**Work required:** Rewrite the records from the line with "gaz Chappee à Nogent sur Oise 60180" through the end of the records, swapping "Condividi" for "Share" wherever it occurs and leaving everything else unchanged. Leave the pictures out of your answer.
|---|
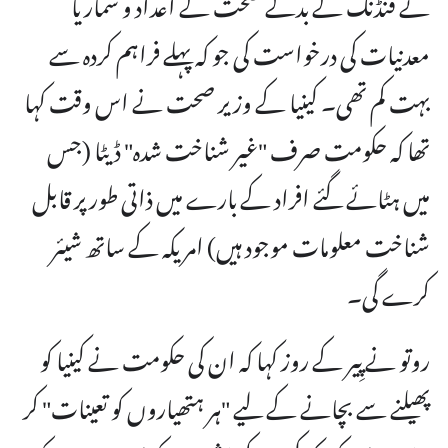
نے فنڈنگ ​​کے بدلے صحت کے اعداد و شمار یا
معدنیات کی درخواست کی جو کہ پہلے فراہم کردہ سے
بہت کم تھی۔ کینیا کے وزیر صحت نے اس وقت کہا
تھا کہ حکومت صرف "غیر شناخت شدہ" ڈیٹا (جس
میں ہٹائے گئے افراد کے بارے میں ذاتی طور پر قابل
شناخت معلومات موجود ہیں) امریکہ کے ساتھ شیئر
کرے گی۔
روتو نے پِیر کے روز کہا کہ ان کی حکومت نے کینیا کو
پھیلنے سے بچانے کے لیے "ہر ہتھیاروں کو تعینات" کر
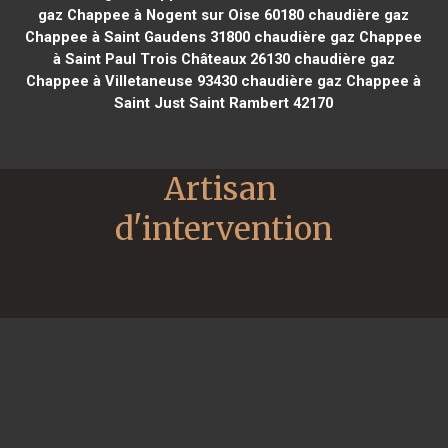
gaz Chappee à Nogent sur Oise 60180
chaudière gaz
Chappee à Saint Gaudens 31800
chaudière gaz Chappee
à Saint Paul Trois Châteaux 26130
chaudière gaz
Chappee à Villetaneuse 93430
chaudière gaz Chappee à
Saint Just Saint Rambert 42170
Artisan 
d'intervention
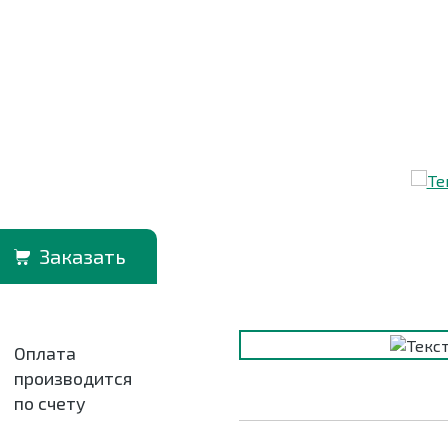
Заказать
Оплата
производится
по счету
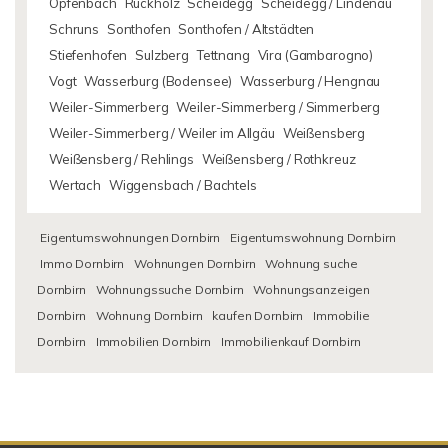
Opfenbach
Rückholz
Scheidegg
Scheidegg / Lindenau
Schruns
Sonthofen
Sonthofen / Altstädten
Stiefenhofen
Sulzberg
Tettnang
Vira (Gambarogno)
Vogt
Wasserburg (Bodensee)
Wasserburg / Hengnau
Weiler-Simmerberg
Weiler-Simmerberg / Simmerberg
Weiler-Simmerberg / Weiler im Allgäu
Weißensberg
Weißensberg / Rehlings
Weißensberg / Rothkreuz
Wertach
Wiggensbach / Bachtels
Eigentumswohnungen Dornbirn
Eigentumswohnung Dornbirn
Immo Dornbirn
Wohnungen Dornbirn
Wohnung suche
Dornbirn
Wohnungssuche Dornbirn
Wohnungsanzeigen
Dornbirn
Wohnung Dornbirn
kaufen Dornbirn
Immobilie
Dornbirn
Immobilien Dornbirn
Immobilienkauf Dornbirn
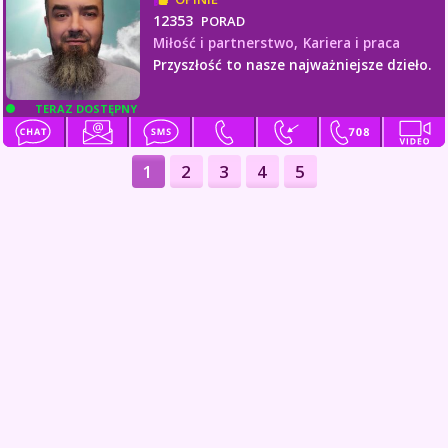
12353
PORAD
Miłość i partnerstwo,
Kariera i praca
Przyszłość to nasze najważniejsze dzieło.
TERAZ DOSTĘPNY
1
2
3
4
5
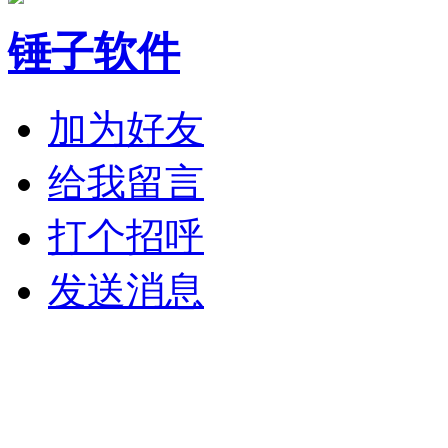
锤子软件
加为好友
给我留言
打个招呼
发送消息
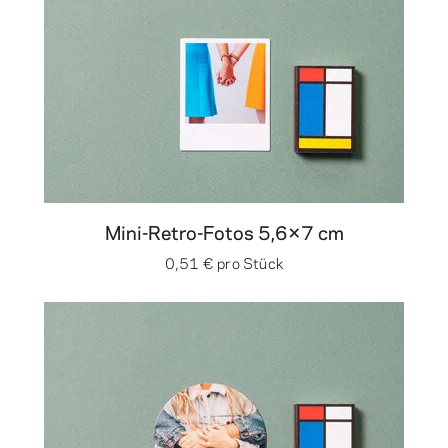
Mini-Retro-Fotos 5,6×7 cm
0,51 €
pro Stück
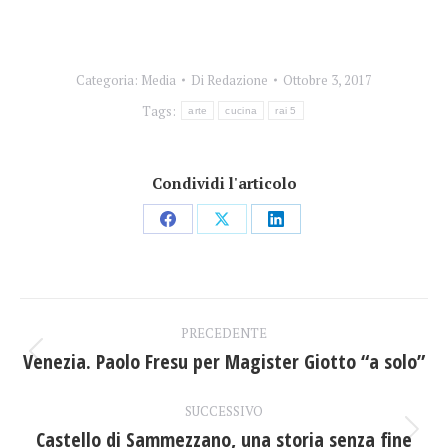
Categoria:
Media
Di
Redazione
Ottobre 3, 2017
Tags:
arte
cucina
rai 5
Condividi l'articolo
Condividi
Condividi
Condividi
su
su
su
Facebook
X
LinkedIn
Naviga
PRECEDENTE
tra
Venezia. Paolo Fresu per Magister Giotto “a solo”
Post
precedente:
i
SUCCESSIVO
Castello di Sammezzano, una storia senza fine
Prossimo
|---|
**Solution to this exercise:**
gaz Chappee à Nogent sur Oise 60180
chaudière gaz
Chappee à Saint Gaudens 31800
chaudière gaz Chappee
à Saint Paul Trois Châteaux 26130
chaudière gaz
Chappee à Villetaneuse 93430
chaudière gaz Chappee à
Saint Just Saint Rambert 42170
Artisan 
d'intervention
Заказать
Оплата
производится
по счету
Opfenbach
Rückholz
Scheidegg
Scheidegg / Lindenau
Schruns
Sonthofen
Sonthofen / Altstädten
Stiefenhofen
Sulzberg
Tettnang
Vira (Gambarogno)
Vogt
Wasserburg (Bodensee)
Wasserburg / Hengnau
Weiler-Simmerberg
Weiler-Simmerberg / Simmerberg
Weiler-Simmerberg / Weiler im Allgäu
Weißensberg
Weißensberg / Rehlings
Weißensberg / Rothkreuz
Wertach
Wiggensbach / Bachtels
Eigentumswohnungen Dornbirn
Eigentumswohnung Dornbirn
Immo Dornbirn
Wohnungen Dornbirn
Wohnung suche
Dornbirn
Wohnungssuche Dornbirn
Wohnungsanzeigen
Dornbirn
Wohnung Dornbirn
kaufen Dornbirn
Immobilie
Dornbirn
Immobilien Dornbirn
Immobilienkauf Dornbirn
12353
PORAD
Miłość i partnerstwo,
Kariera i praca
Przyszłość to nasze najważniejsze dzieło.
TERAZ DOSTĘPNY
1
2
3
4
5
锤子软件
加为好友
给我留言
打个招呼
发送消息
Mini-Retro-Fotos 5,6×7 cm
0,51 €
pro Stück
Categoria:
Media
Di
Redazione
Ottobre 3, 2017
Tags:
arte
cucina
rai 5
Share l'articolo
Share
Share
Share
su
su
su
Facebook
X
LinkedIn
Naviga
PRECEDENTE
tra
Venezia. Paolo Fresu per Magister Giotto “a solo”
Post
precedente:
i
SUCCESSIVO
Castello di Sammezzano, una storia senza fine
Prossimo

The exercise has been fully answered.